Task:
All lines in the records below from the line with "Reply: CO2 was" through the line with "tion is made" are to be given again exactly, both ends included; the pictures are to be left out.

═════ Dataset content ═════

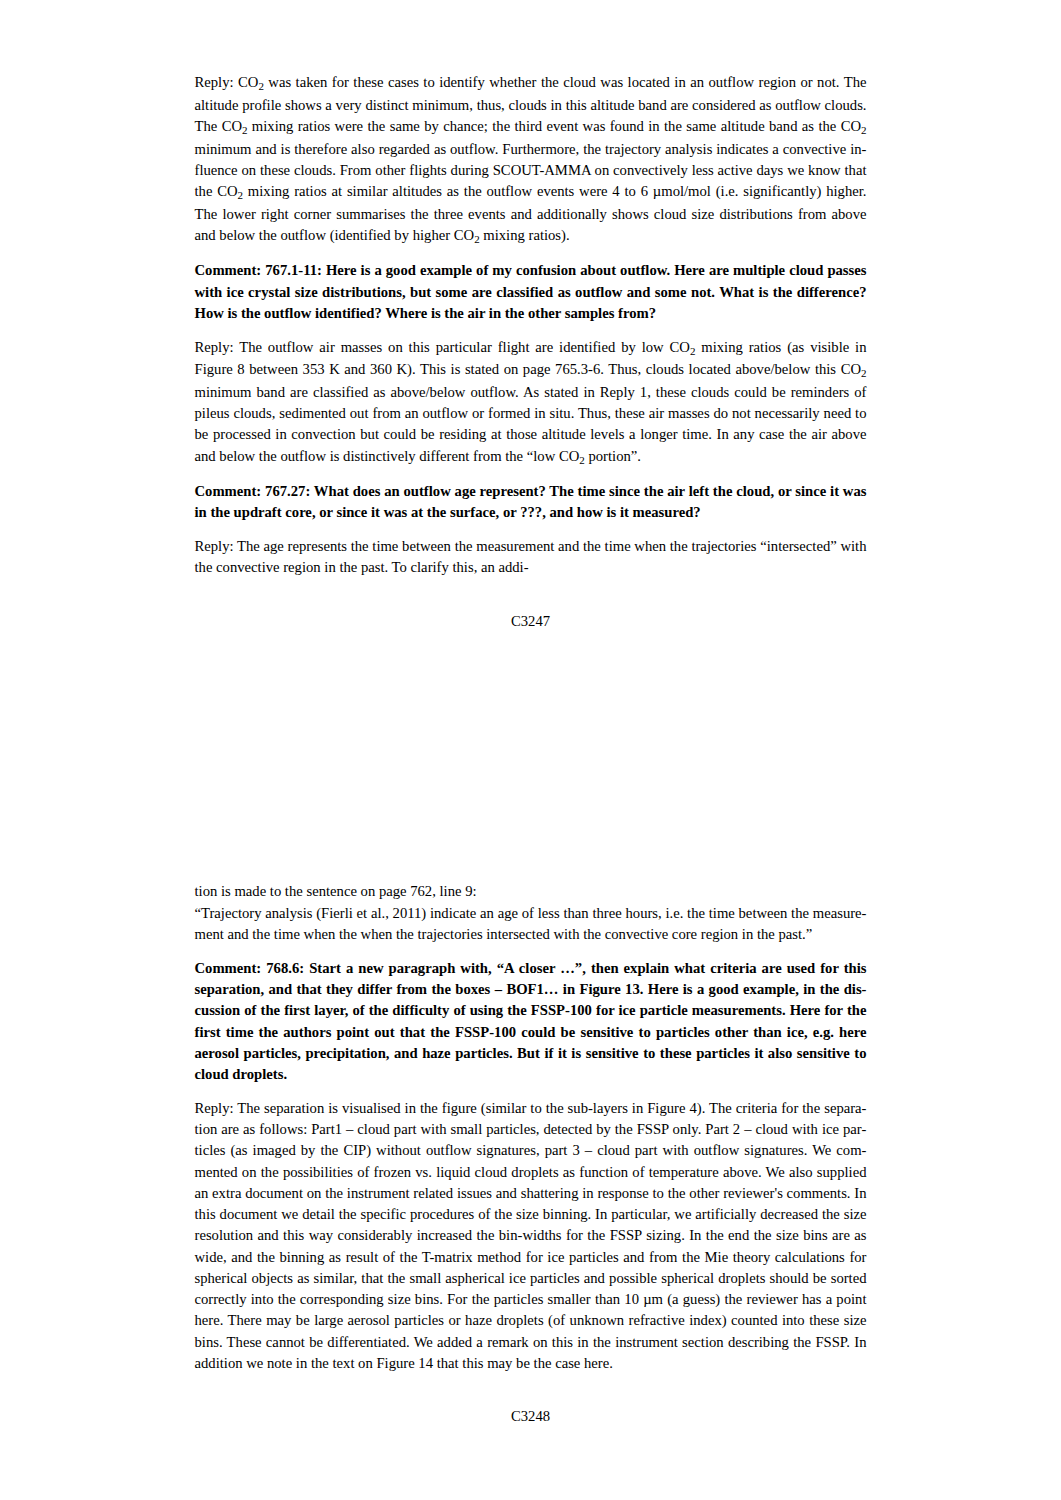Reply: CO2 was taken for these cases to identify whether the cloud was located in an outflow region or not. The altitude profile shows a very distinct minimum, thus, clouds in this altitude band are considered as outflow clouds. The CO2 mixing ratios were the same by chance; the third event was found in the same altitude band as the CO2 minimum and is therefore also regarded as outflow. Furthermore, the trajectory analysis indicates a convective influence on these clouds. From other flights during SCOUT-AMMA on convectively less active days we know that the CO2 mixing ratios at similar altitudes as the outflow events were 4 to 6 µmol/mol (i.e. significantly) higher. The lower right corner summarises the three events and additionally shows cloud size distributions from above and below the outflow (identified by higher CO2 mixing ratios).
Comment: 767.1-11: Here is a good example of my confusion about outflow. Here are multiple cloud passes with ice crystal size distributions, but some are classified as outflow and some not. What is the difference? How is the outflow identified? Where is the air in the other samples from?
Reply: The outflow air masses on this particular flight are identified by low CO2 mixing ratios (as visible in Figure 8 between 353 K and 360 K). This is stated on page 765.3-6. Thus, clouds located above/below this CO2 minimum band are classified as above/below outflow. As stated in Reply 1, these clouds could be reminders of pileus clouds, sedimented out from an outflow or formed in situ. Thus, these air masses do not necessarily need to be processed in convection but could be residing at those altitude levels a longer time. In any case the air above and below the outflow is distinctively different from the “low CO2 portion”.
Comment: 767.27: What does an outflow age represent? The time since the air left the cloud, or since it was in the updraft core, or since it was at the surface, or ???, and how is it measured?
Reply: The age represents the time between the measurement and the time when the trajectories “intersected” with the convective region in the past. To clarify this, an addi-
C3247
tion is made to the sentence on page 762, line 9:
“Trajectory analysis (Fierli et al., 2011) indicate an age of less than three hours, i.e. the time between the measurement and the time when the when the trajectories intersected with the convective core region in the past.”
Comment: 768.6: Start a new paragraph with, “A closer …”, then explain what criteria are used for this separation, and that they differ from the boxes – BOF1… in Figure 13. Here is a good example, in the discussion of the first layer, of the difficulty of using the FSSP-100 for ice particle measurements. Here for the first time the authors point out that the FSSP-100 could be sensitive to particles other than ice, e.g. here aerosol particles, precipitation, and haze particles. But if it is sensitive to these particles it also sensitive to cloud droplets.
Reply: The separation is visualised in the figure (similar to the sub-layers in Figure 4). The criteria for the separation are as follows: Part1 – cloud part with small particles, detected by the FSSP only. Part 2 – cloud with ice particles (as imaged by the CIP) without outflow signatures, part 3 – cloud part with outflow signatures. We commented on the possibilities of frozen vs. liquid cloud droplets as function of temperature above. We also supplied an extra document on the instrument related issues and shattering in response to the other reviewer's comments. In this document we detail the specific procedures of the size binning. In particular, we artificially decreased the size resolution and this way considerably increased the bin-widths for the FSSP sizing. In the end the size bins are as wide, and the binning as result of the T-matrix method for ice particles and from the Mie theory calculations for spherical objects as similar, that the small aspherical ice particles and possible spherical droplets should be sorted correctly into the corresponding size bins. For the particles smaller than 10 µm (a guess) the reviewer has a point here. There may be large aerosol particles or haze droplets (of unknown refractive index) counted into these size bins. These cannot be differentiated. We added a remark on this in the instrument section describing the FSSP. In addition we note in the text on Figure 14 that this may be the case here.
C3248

═════
═════ Dataset content ═════

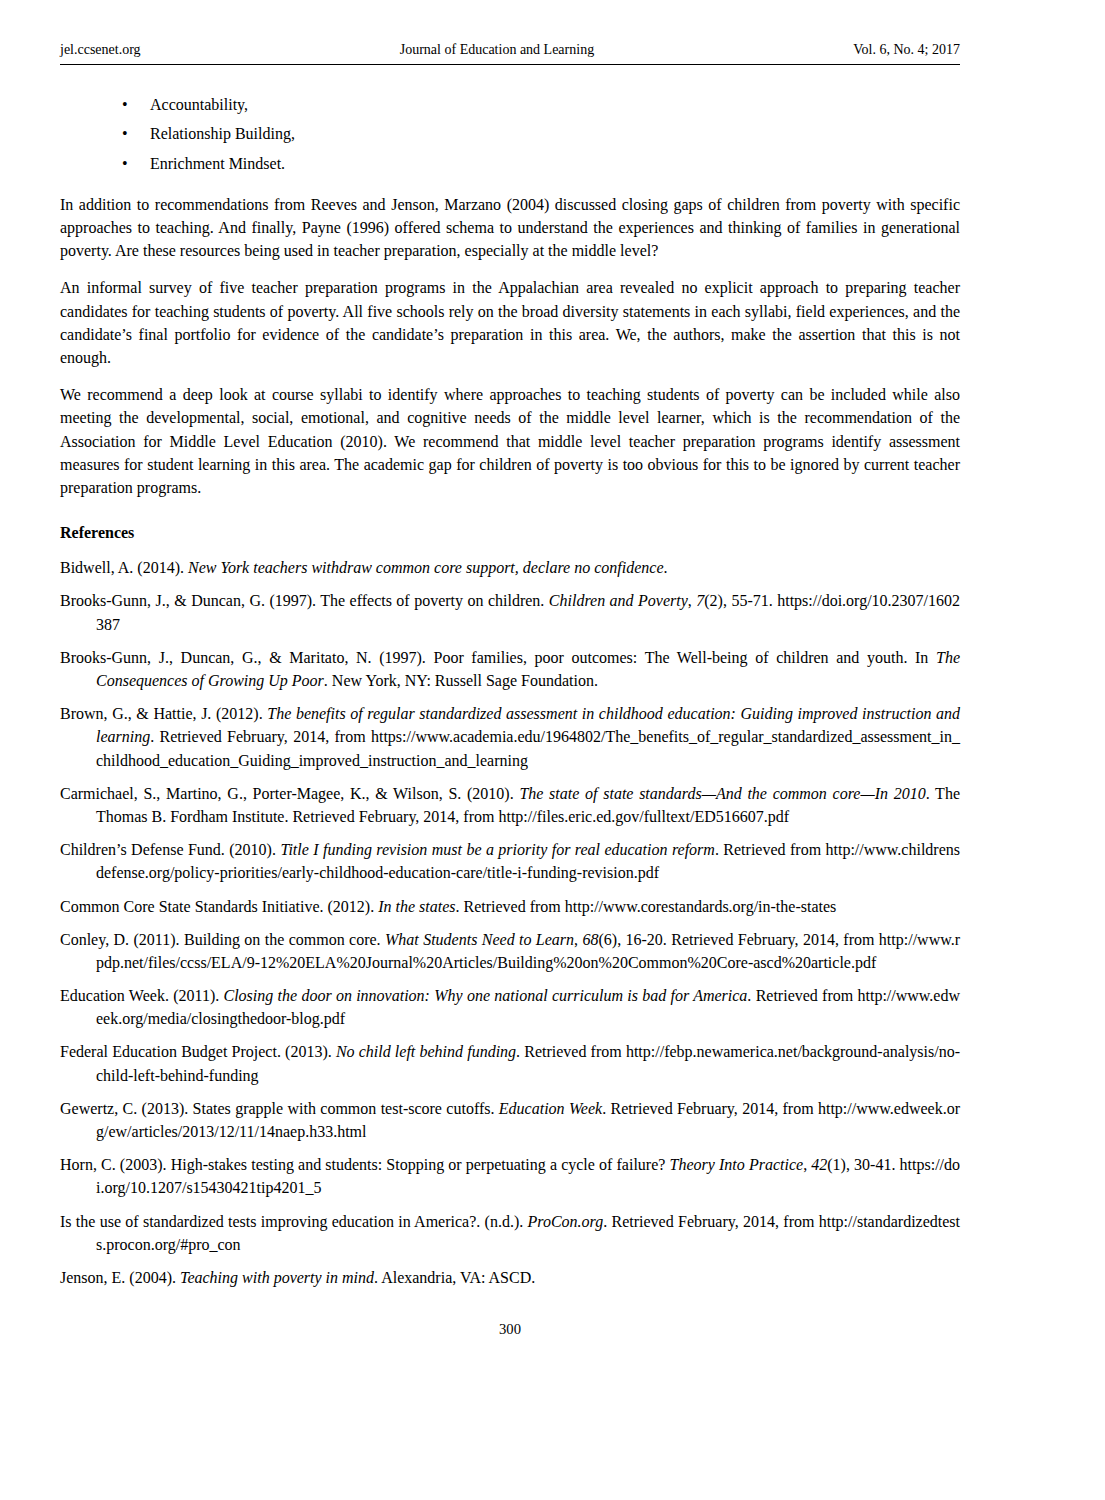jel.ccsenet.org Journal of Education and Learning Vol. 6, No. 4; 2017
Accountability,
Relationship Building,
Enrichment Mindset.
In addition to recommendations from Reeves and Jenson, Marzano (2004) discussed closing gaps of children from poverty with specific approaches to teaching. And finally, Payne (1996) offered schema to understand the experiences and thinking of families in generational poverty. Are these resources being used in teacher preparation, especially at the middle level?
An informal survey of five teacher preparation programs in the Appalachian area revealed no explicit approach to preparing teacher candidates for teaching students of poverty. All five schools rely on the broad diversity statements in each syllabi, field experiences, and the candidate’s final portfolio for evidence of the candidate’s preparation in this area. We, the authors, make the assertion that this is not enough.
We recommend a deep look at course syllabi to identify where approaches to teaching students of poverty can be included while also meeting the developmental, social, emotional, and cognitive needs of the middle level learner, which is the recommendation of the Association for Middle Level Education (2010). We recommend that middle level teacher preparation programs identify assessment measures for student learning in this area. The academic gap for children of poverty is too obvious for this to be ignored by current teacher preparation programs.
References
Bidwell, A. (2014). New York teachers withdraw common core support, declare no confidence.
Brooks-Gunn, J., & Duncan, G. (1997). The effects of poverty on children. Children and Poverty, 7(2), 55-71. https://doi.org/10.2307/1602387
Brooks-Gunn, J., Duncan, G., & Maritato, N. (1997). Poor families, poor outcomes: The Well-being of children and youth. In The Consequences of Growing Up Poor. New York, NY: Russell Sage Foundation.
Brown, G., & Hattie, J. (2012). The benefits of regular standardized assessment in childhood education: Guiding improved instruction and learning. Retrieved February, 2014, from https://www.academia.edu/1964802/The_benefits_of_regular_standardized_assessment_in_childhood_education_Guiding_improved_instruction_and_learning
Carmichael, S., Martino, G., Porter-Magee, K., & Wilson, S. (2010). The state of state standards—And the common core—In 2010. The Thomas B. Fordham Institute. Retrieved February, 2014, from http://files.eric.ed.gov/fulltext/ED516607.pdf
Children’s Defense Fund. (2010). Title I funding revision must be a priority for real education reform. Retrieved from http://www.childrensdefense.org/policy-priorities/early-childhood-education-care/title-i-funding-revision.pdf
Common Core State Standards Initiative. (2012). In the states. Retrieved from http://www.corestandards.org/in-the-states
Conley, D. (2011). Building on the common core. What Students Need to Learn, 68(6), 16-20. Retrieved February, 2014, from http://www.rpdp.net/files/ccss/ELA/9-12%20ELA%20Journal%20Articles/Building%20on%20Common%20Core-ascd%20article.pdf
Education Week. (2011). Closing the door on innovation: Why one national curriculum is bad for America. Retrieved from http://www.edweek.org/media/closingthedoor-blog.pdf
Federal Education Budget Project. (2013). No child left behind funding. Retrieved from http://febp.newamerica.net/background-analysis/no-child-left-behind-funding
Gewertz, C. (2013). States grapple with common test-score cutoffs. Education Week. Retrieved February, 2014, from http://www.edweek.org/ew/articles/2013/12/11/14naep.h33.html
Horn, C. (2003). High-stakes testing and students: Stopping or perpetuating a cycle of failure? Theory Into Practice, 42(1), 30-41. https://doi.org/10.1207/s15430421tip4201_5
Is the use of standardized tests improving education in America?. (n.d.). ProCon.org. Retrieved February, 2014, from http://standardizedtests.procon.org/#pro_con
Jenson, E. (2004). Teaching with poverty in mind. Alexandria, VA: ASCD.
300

═════

Result:
Reply: CO2 was taken for these cases to identify whether the cloud was located in an outflow region or not. The altitude profile shows a very distinct minimum, thus, clouds in this altitude band are considered as outflow clouds. The CO2 mixing ratios were the same by chance; the third event was found in the same altitude band as the CO2 minimum and is therefore also regarded as outflow. Furthermore, the trajectory analysis indicates a convective influence on these clouds. From other flights during SCOUT-AMMA on convectively less active days we know that the CO2 mixing ratios at similar altitudes as the outflow events were 4 to 6 µmol/mol (i.e. significantly) higher. The lower right corner summarises the three events and additionally shows cloud size distributions from above and below the outflow (identified by higher CO2 mixing ratios).
Comment: 767.1-11: Here is a good example of my confusion about outflow. Here are multiple cloud passes with ice crystal size distributions, but some are classified as outflow and some not. What is the difference? How is the outflow identified? Where is the air in the other samples from?
Reply: The outflow air masses on this particular flight are identified by low CO2 mixing ratios (as visible in Figure 8 between 353 K and 360 K). This is stated on page 765.3-6. Thus, clouds located above/below this CO2 minimum band are classified as above/below outflow. As stated in Reply 1, these clouds could be reminders of pileus clouds, sedimented out from an outflow or formed in situ. Thus, these air masses do not necessarily need to be processed in convection but could be residing at those altitude levels a longer time. In any case the air above and below the outflow is distinctively different from the “low CO2 portion”.
Comment: 767.27: What does an outflow age represent? The time since the air left the cloud, or since it was in the updraft core, or since it was at the surface, or ???, and how is it measured?
Reply: The age represents the time between the measurement and the time when the trajectories “intersected” with the convective region in the past. To clarify this, an addi-
C3247
tion is made to the sentence on page 762, line 9:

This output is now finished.